Pathophysiology behind which PIs cause DTMA is still unclear. The most reported theory in the literature suggests that PIs stabilize and inhibit NF-kB which decreases the production of VEGF leading to microvascular injury. This theory supports cumulative dose-dependent toxicity of PIs. Other theories suggest that PIs act as proinflammatory agents leading to production of TNF and IL-6 which induce the production of autoantibodies against ADAMTS13 [6, 25]. However, the latter theory is unlikely to be the cause of DTMA in our case as our patient had normal levels of ADAMTS13, and also platelet count did not improve with plasmapheresis. Current data report more cases of DTMA with carfilzomib than bortezomib, as carfilzomib irreversibly inhibits proteasomes while bortezomib causes reversible inhibition of proteasomes [20]. The only treatment of DTMA is immediate withdrawal of the implicated agent [2]. In our case, thrombocytopenia did not improve despite 5 days of plasmapheresis. It improved independently about 20 days after stopping ixazomib, which reflects approximately three elimination half-lives of ixazomib. Outpatient records showed that the patient never developed TMA after stopping ixazomib.

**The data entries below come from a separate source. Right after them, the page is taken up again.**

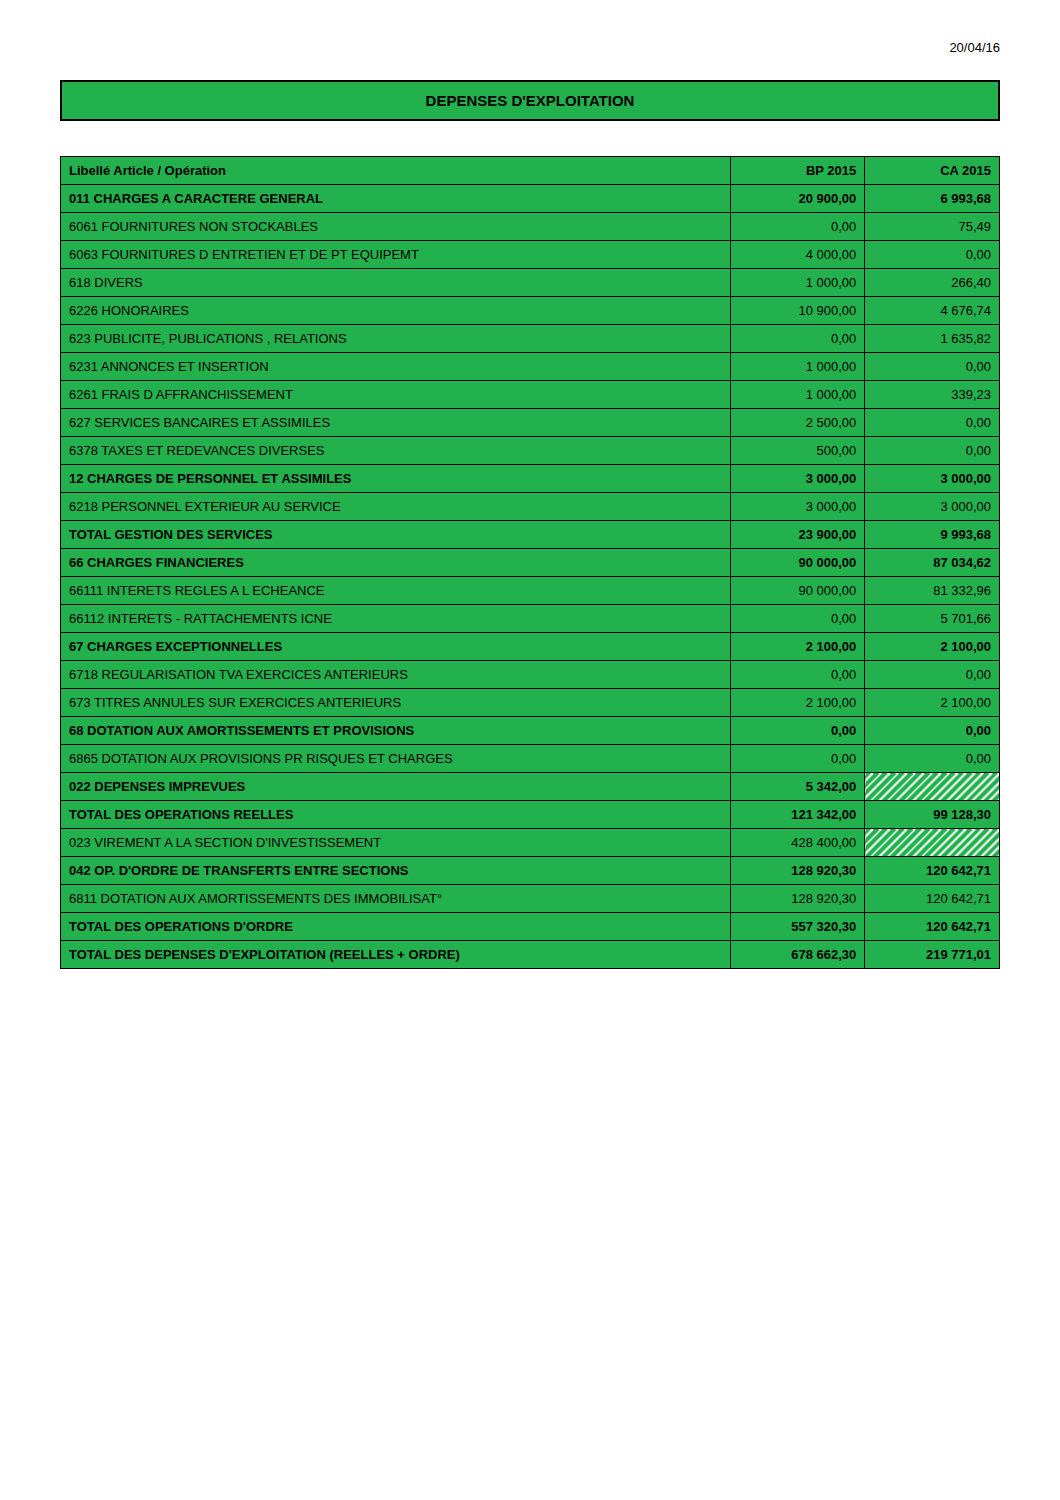20/04/16
DEPENSES D'EXPLOITATION
| Libellé Article / Opération | BP 2015 | CA 2015 |
| --- | --- | --- |
| 011 CHARGES A CARACTERE GENERAL | 20 900,00 | 6 993,68 |
| 6061 FOURNITURES NON STOCKABLES | 0,00 | 75,49 |
| 6063 FOURNITURES D ENTRETIEN ET DE PT EQUIPEMT | 4 000,00 | 0,00 |
| 618 DIVERS | 1 000,00 | 266,40 |
| 6226 HONORAIRES | 10 900,00 | 4 676,74 |
| 623 PUBLICITE, PUBLICATIONS , RELATIONS | 0,00 | 1 635,82 |
| 6231 ANNONCES ET INSERTION | 1 000,00 | 0,00 |
| 6261 FRAIS D AFFRANCHISSEMENT | 1 000,00 | 339,23 |
| 627 SERVICES BANCAIRES ET ASSIMILES | 2 500,00 | 0,00 |
| 6378 TAXES ET REDEVANCES DIVERSES | 500,00 | 0,00 |
| 12 CHARGES DE PERSONNEL ET ASSIMILES | 3 000,00 | 3 000,00 |
| 6218 PERSONNEL EXTERIEUR AU SERVICE | 3 000,00 | 3 000,00 |
| TOTAL GESTION DES SERVICES | 23 900,00 | 9 993,68 |
| 66 CHARGES FINANCIERES | 90 000,00 | 87 034,62 |
| 66111 INTERETS REGLES A L ECHEANCE | 90 000,00 | 81 332,96 |
| 66112 INTERETS - RATTACHEMENTS ICNE | 0,00 | 5 701,66 |
| 67 CHARGES EXCEPTIONNELLES | 2 100,00 | 2 100,00 |
| 6718 REGULARISATION TVA EXERCICES ANTERIEURS | 0,00 | 0,00 |
| 673 TITRES ANNULES SUR EXERCICES ANTERIEURS | 2 100,00 | 2 100,00 |
| 68 DOTATION AUX AMORTISSEMENTS ET PROVISIONS | 0,00 | 0,00 |
| 6865 DOTATION AUX PROVISIONS PR RISQUES ET CHARGES | 0,00 | 0,00 |
| 022 DEPENSES IMPREVUES | 5 342,00 | |
| TOTAL DES OPERATIONS REELLES | 121 342,00 | 99 128,30 |
| 023 VIREMENT A LA SECTION D'INVESTISSEMENT | 428 400,00 | |
| 042 OP. D'ORDRE DE TRANSFERTS ENTRE SECTIONS | 128 920,30 | 120 642,71 |
| 6811 DOTATION AUX AMORTISSEMENTS DES IMMOBILISAT° | 128 920,30 | 120 642,71 |
| TOTAL DES OPERATIONS D'ORDRE | 557 320,30 | 120 642,71 |
| TOTAL DES DEPENSES D'EXPLOITATION (REELLES + ORDRE) | 678 662,30 | 219 771,01 |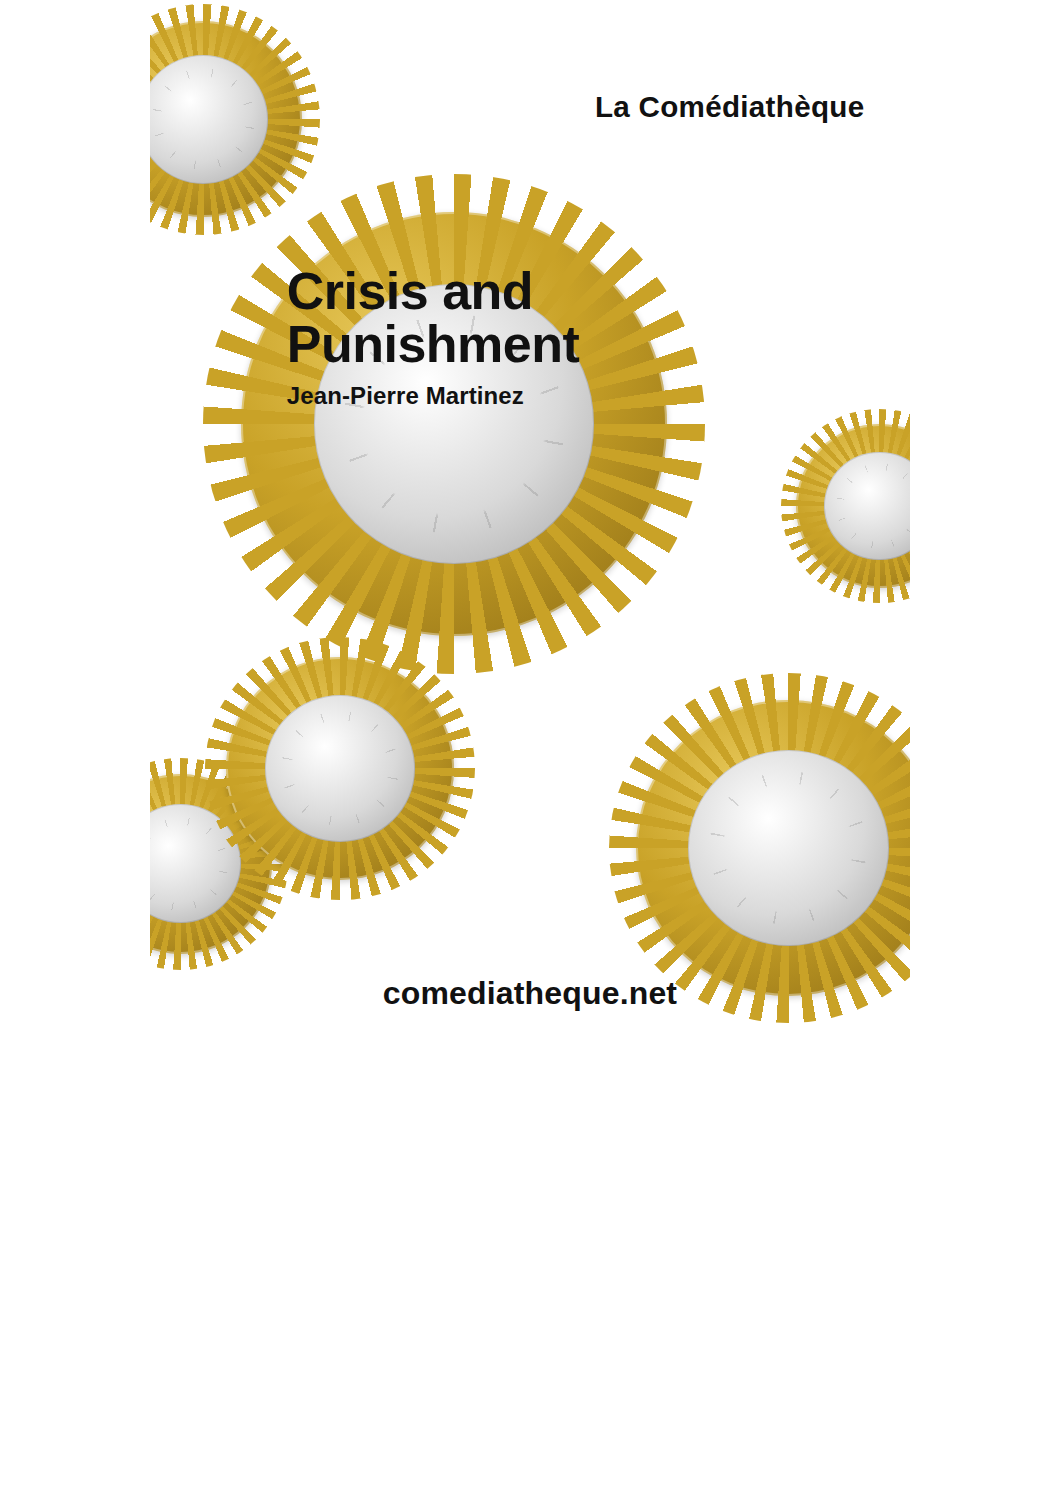Decorative illustration: interlocking euro coins shaped like gears
La Comédiathèque
Crisis and
Punishment
Jean-Pierre Martinez
comediatheque.net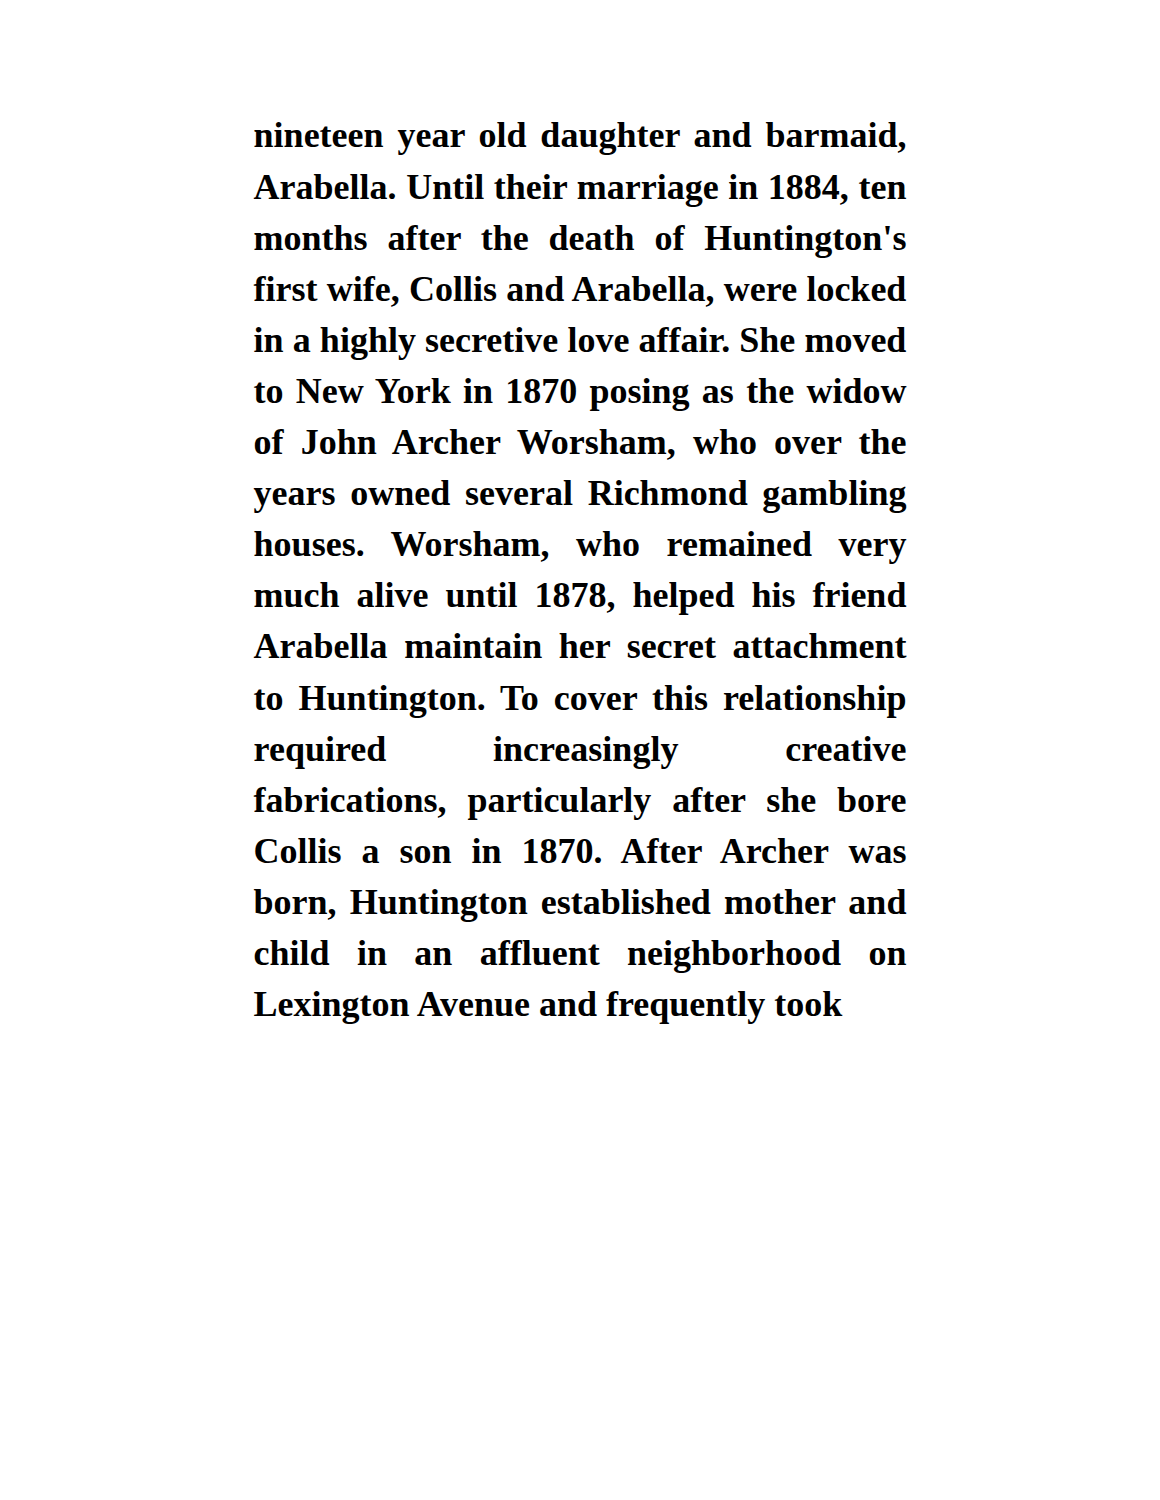nineteen year old daughter and barmaid, Arabella. Until their marriage in 1884, ten months after the death of Huntington's first wife, Collis and Arabella, were locked in a highly secretive love affair. She moved to New York in 1870 posing as the widow of John Archer Worsham, who over the years owned several Richmond gambling houses. Worsham, who remained very much alive until 1878, helped his friend Arabella maintain her secret attachment to Huntington. To cover this relationship required increasingly creative fabrications, particularly after she bore Collis a son in 1870. After Archer was born, Huntington established mother and child in an affluent neighborhood on Lexington Avenue and frequently took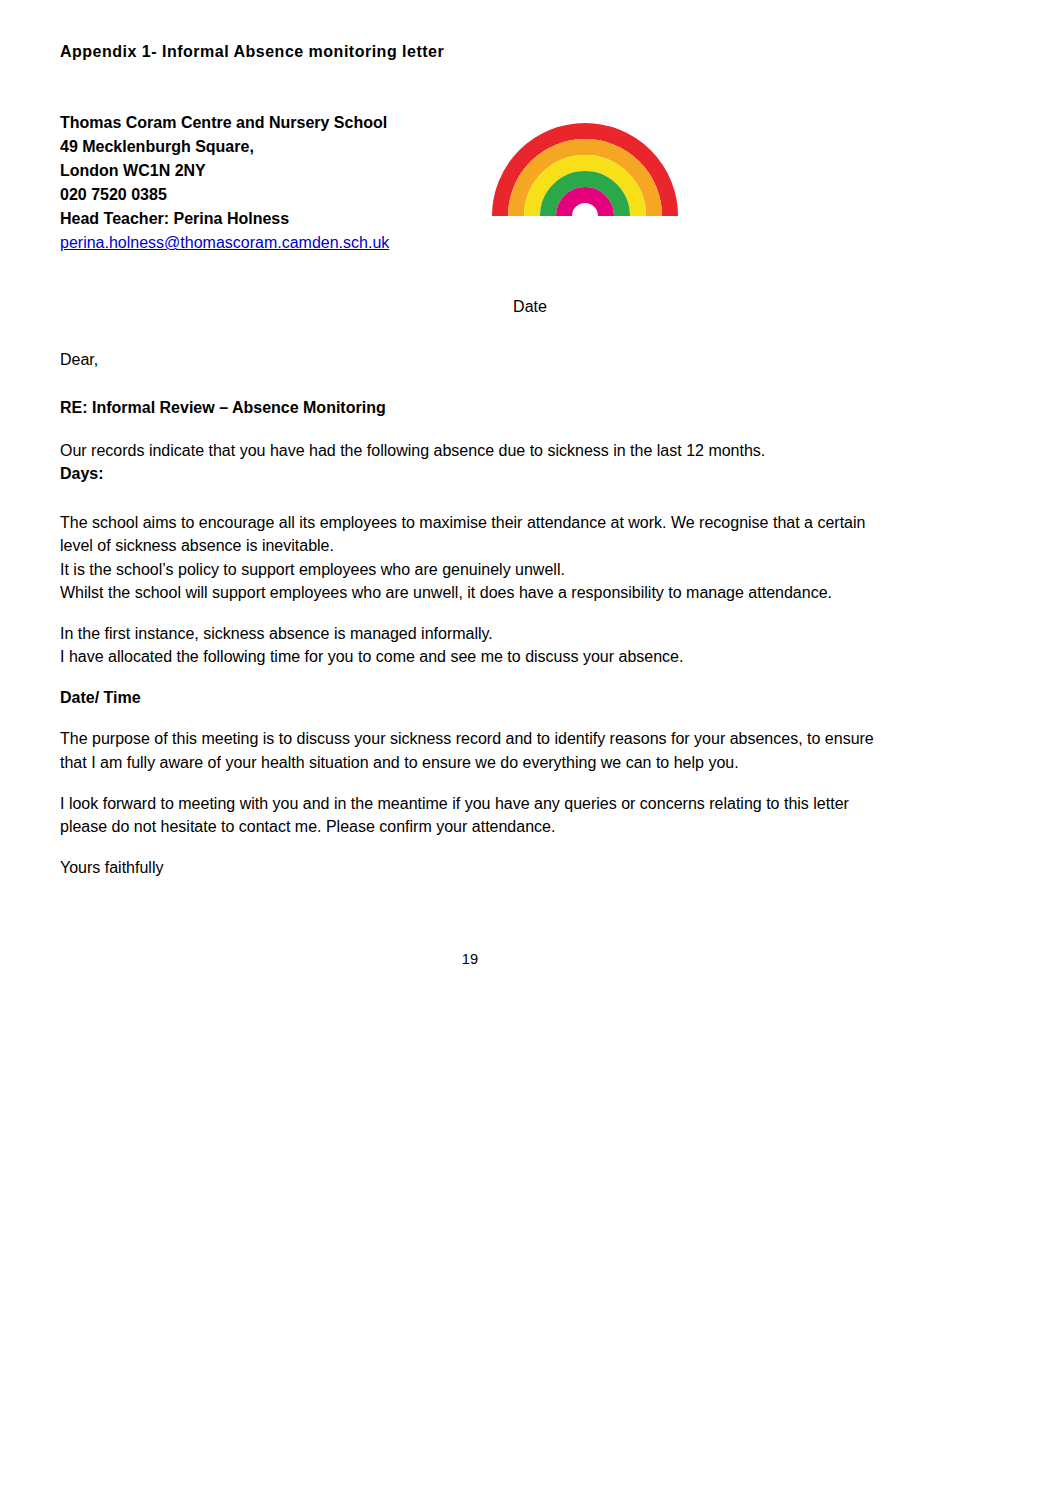Appendix 1- Informal Absence monitoring letter
Thomas Coram Centre and Nursery School
49 Mecklenburgh Square,
London WC1N 2NY
020 7520 0385
Head Teacher: Perina Holness
perina.holness@thomascoram.camden.sch.uk
Date
Dear,
RE: Informal Review – Absence Monitoring
Our records indicate that you have had the following absence due to sickness in the last 12 months.
Days:
The school aims to encourage all its employees to maximise their attendance at work. We recognise that a certain level of sickness absence is inevitable.
It is the school’s policy to support employees who are genuinely unwell.
Whilst the school will support employees who are unwell, it does have a responsibility to manage attendance.
In the first instance, sickness absence is managed informally.
I have allocated the following time for you to come and see me to discuss your absence.
Date/ Time
The purpose of this meeting is to discuss your sickness record and to identify reasons for your absences, to ensure that I am fully aware of your health situation and to ensure we do everything we can to help you.
I look forward to meeting with you and in the meantime if you have any queries or concerns relating to this letter please do not hesitate to contact me. Please confirm your attendance.
Yours faithfully
19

The question of whether to reintroduce PIs after causing DTMA depends on the mechanism of DTMA. If DTMA is caused by immune-mediated mechanism, the implicated PI should never be reintroduced again, even with lower doses. However, if DTMA is mediated by dose-dependent cumulative toxicity as in our case, it could be reintroduced with caution. The decision must balance the potential risk of recurrent DTMA and the potential benefits of restarting the medication [26]. Based on our experience from this case, medication dosage, renal function, and total protein/albumin levels should also be taken into consideration in the decision-making process. After the resolution of DTMA, our patient has regular follow-up visits every two months for a year till now. Her blood counts have been stable and paraproteins have not been elevated, indicating nonprogressive disease. Hence, ixazomib is not reintroduced again.

4. Conclusion

DTMA is a very rare side effect of PIs. Ixazomib is indicated in the treatment of refractory and relapsing multiple myeloma. DTMA due to ixazomib should be suspected in the setting of TMA occurring after introducing ixazomib with no evidence of other causes of TMA. The literature reported only one case of ixazomib-induced DTMA due to immune-mediated mechanism, whereas this case highlights the cumulative toxicity of ixazomib causing DTMA. Clinicians should pay attention to changes in renal function, nutrition status, and total protein/albumin level in addition to side effect profile in the management of patients being treated with PIs to prevent cumulative toxicity which could lead to DTMA. It is also important to differentiate DTMA from malignancy-induced TMA especially in multiple myeloma patients treated with PIs such as ixazomib, as both are treated differently.

Conflicts of Interest

The authors declare that they have no conflicts of interest.